KUANTAN, Malaysia — Has there ever been a more disturbing time to be an American? Not in my life. And most certainly not in the 10 years that I’ve reported from outside the United States.
On the way by train and auto from Penang on the west coast to this industrial city on Malaysia’s east coast, I had a number of conversations with Malaysians about conditions in the U.S. Malay people are a guarded lot. Polite. Friendly. Helpful. But not open and inviting like people in the West can often be.
Let me tell you. Donald Trump is as much a focus of interest in this peninsula nation as he is in much of America. The view here is a mix of bafflement, scorn, and pity. Sam Heung, a gold jewelry merchant from Penang who engaged me in a long conversation about American politics described how “Donald Trump is turning the United States into a laughing stock.”
A university student I met by the name of Dinesh remarked at how spiteful and small-minded American democracy has become. “How did so many Americans choose this man?” he asked. “He makes no sense.”
On the day we spent touring Penang, our driver expressed concern. “Your country seems like it is in trouble,” he said.
A teacher from Penang, her name is Eeli, who earned a doctorate from Cambridge University and thought she’d apply for a post doctoral position in the United States, told me she’s thinking differently now. “I’m afraid,” she said, explaining that her black hijab, which covered her head and framed her round face, made her a target. “I have a friend who had a bad experience in New York,” said Eeli. “She was attacked because she stood out.”
That Malaysians pay close attention to events in Washington and the United States is no surprise. This small country of 32 million residents, set at the very end of the Southeast Asia peninsula, and a neighbor to Singapore and Indonesia, has episodically fallen under the influence of the world’s bigger and richer countries.
Malaysia’s well being is heavily influenced by its location as a pivot point for trade between East and West. Indian traders arrived in the 17th century, followed by Chinese merchants. The British colonized the peninsula in the 19th century. The Japanese invaded during World War Two and then financed an era of residential and office construction 40 years later.
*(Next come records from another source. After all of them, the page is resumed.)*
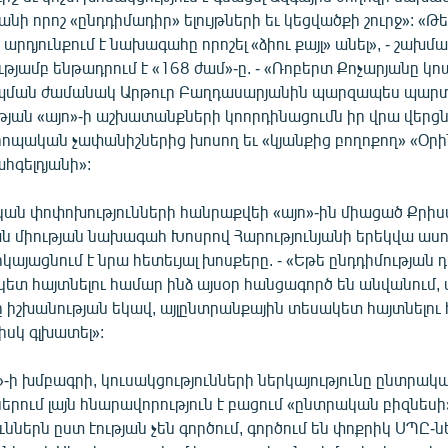
ի որոշ «ընդդիմադիր» ելույթների եւ կեցվածքի շուրջ»: «Թե
արդյունքում է նախագահը որոշել «ձիու քայլ» անել», - շախմ
յամբ ենթադրում է «168 ժամ»-ը. - «Ռոբերտ Քոչարյանը կո
պման ժամանակ Արթուր Բաղդասարյանին պարզապես պարտա
յան «այո»-ի աշխատանքների կոորդինացումն իր վրա վերցն
ոպական չափանիշներից խոսող եւ «կյանքից բողոքող» «Օրին
ահգելդյանի»:
ն փոփոխությունների հանրաքվեի «այո»-ին միացած Քրիս
 միության նախագահ Խոսրով Հարությունյանի երեկվա ասու
կայացնում է նրա հետեւյալ խոսքերը. - «Եթե ընդդիմության 
տ հայտնելու համար ինձ այսօր հանցագործ են անվանում, վ
ը իշխանության եկավ, այլընտրանքային տեսակետ հայտնելու
իսկ գլխատել»:
ի խմբագրի, կուսակցությունների ներկայությունը ընտրակ
րում լայն հնարավորություն է բացում «ընտրական բիզնեսի»
ւններն ըստ էության չեն գործում, գործում են փոքրիկ ՍՊԸ-ն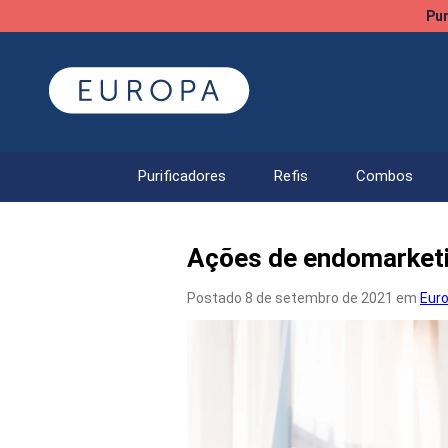
Pur
Purificadores
Refis
Combos
Ações de endomarketi
Postado 8 de setembro de 2021 em
Eur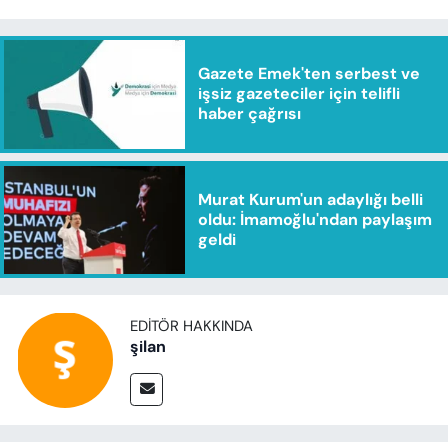
Gazete Emek'ten serbest ve
işsiz gazeteciler için telifli
haber çağrısı
Murat Kurum'un adaylığı belli
oldu: İmamoğlu'ndan paylaşım
geldi
EDITÖR HAKKINDA
şilan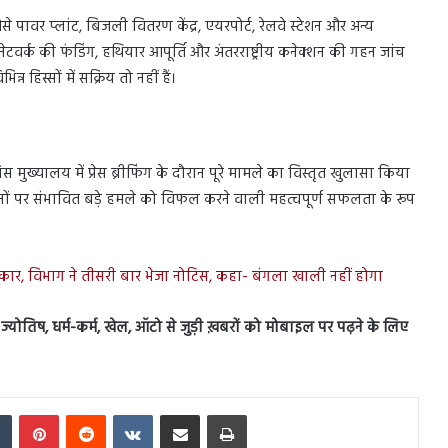
जैसे पावर प्लांट, बिजली वितरण केंद्र, एयरपोर्ट, रेलवे स्टेशन और अन्य
ेटवर्क की फंडिंग, हथियार आपूर्ति और अंतरराष्ट्रीय कनेक्शन की गहन जांच
न हिस्सों में सक्रिय तो नहीं हैं।
 मुख्यालय में प्रेस ब्रीफिंग के दौरान पूरे मामले का विस्तृत खुलासा किया
ानों पर संभावित बड़े हमले को विफल करने वाली महत्वपूर्ण सफलता के रूप
नकार, विभाग ने तीसरी बार भेजा नोटिस, कहा- बंगला खाली नहीं होगा
स, ज्योतिष, धर्म-कर्म, खेल, ऑटो से जुड़ी ख़बरों को मोबाइल पर पढ़ने के लिए
In
Tumblr
Pinterest
Reddit
VKontakte
Share via Email
Print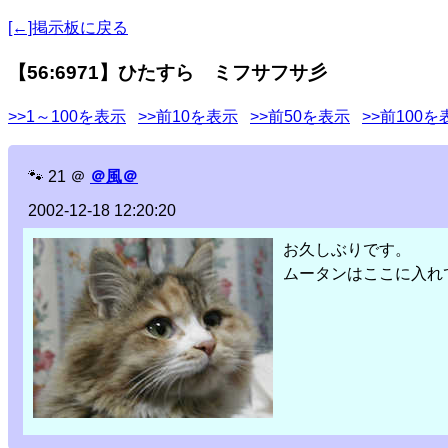
[←]掲示板に戻る
【56:6971】ひたすら ミフサフサ彡
>>1～100を表示
>>前10を表示
>>前50を表示
>>前100を
🐾
21
＠
＠風＠
2002-12-18 12:20:20
お久しぶりです。
ムータンはここに入れて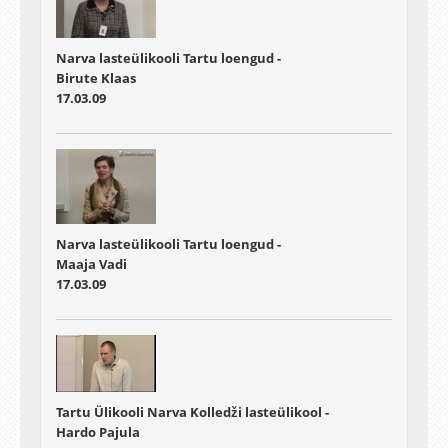
Narva lasteülikooli Tartu loengud -
Birute Klaas
17.03.09
Narva lasteülikooli Tartu loengud -
Maaja Vadi
17.03.09
Tartu Ülikooli Narva Kolledži lasteülikool -
Hardo Pajula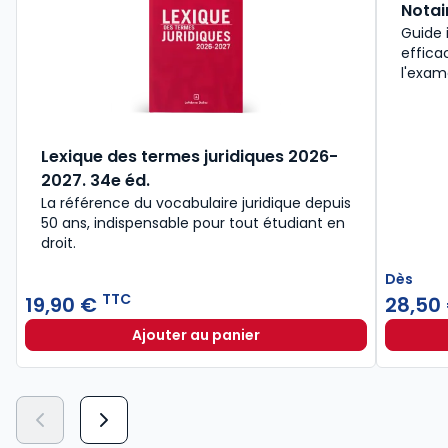
Notai
Guide 
effica
l'exam
Lexique des termes juridiques 2026-
2027. 34e éd.
La référence du vocabulaire juridique depuis
50 ans, indispensable pour tout étudiant en
droit.​
Dès
TTC
19,90 €
28,50
Ajouter au panier
Lexique des termes juridiques 202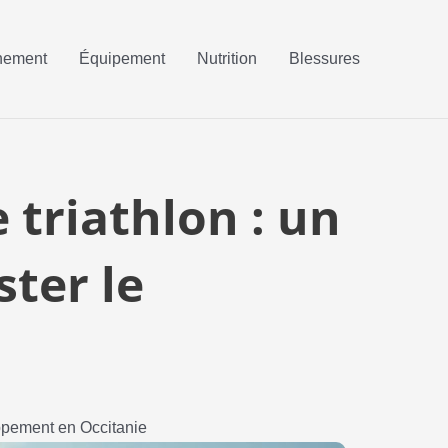
nement
Équipement
Nutrition
Blessures
triathlon : un
ter le
ppement en Occitanie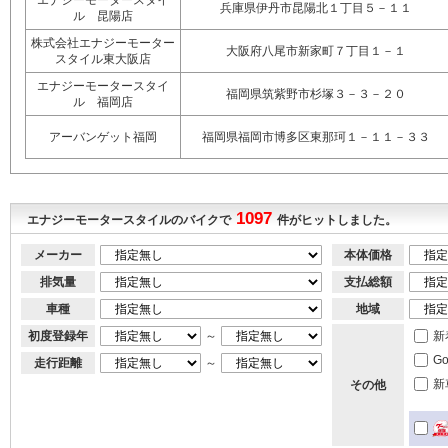
エナジーモータースタイ
兵庫県伊丹市昆陽北１丁目５－１１
ル 昆陽店
株式会社エナジーモーター
大阪府八尾市新家町７丁目１－１
スタイル東大阪店
エナジーモータースタイ
福岡県筑紫野市杉塚３－３－２０
ル 福岡店
アーバンゲット福岡
福岡県福岡市博多区東那珂１－１１－３３
1097
エナジーモータースタイルのバイクで
件がヒットしました。
メーカー
本体価格
排気量
支払総額
車種
地域
初度登録年
～
新
G
走行距離
～
新
その他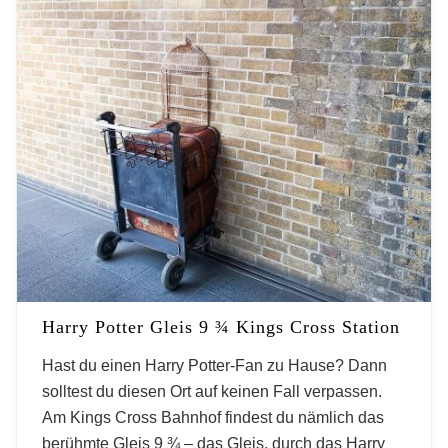
Harry Potter Gleis 9 ¾ Kings Cross Station
Hast du einen Harry Potter-Fan zu Hause? Dann
solltest du diesen Ort auf keinen Fall verpassen.
Am Kings Cross Bahnhof findest du nämlich das
berühmte Gleis 9 ¾ – das Gleis, durch das Harry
Americans have been around, too, mostly as bankers and lately as high-tech manufacturers. For the last five years or so, China has been the dominant economic influence, financing or serving as primary contractors for tens of billions of dollars in port, rail, manufacturing, energy, and real estate infrastructure investments.
With Trump suddenly locking China into a potential trade war that antagonizes global diplomacy, and could dramatically weaken economies in both hemispheres, Malaysians are naturally interested…and not amused. Their loyalties are principally weighted with China, which makes their criticism of the American president pointed and surprisingly well-informed. Congress, they assert, is feckless. Democrats are almost as ineffective. Republicans are viewed here as weak and menacing. And Trump is seen as a dangerous, uncivil, immature, immoral fool.
But unlike Trump’s American opponents, the Malaysians I spoke to do not think the U.S. president’s intemperance is a risk to world order. They see him as a peculiarly American disturbance that is injuring the global standing and well being of the United States. Malaysians I spoke to display a sense of empathy for Americans. They feel sorry for what we’ve done to ourselves. Part of that has to do with China’s clear influence in Asia and the world. Malaysians understand that China is now more economically stout than the U.S.
Plainly that’s true in Asia. Has been for more than a decade. With Trump’s election, and the thoughtless and distasteful way he’s conducted himself, China’s president, Xi Xinping, has moved to the head of the global pack. China, say Malaysians, is more than capable of surmounting the American president, assuring its economic interests, and safeguarding the nations it considers essential to its sphere of influence. One of those nations is Malaysia.
Trump invites attention, largely as a person worthy of mild ridicule. He’s not seen in Malaysia as earning any more than that.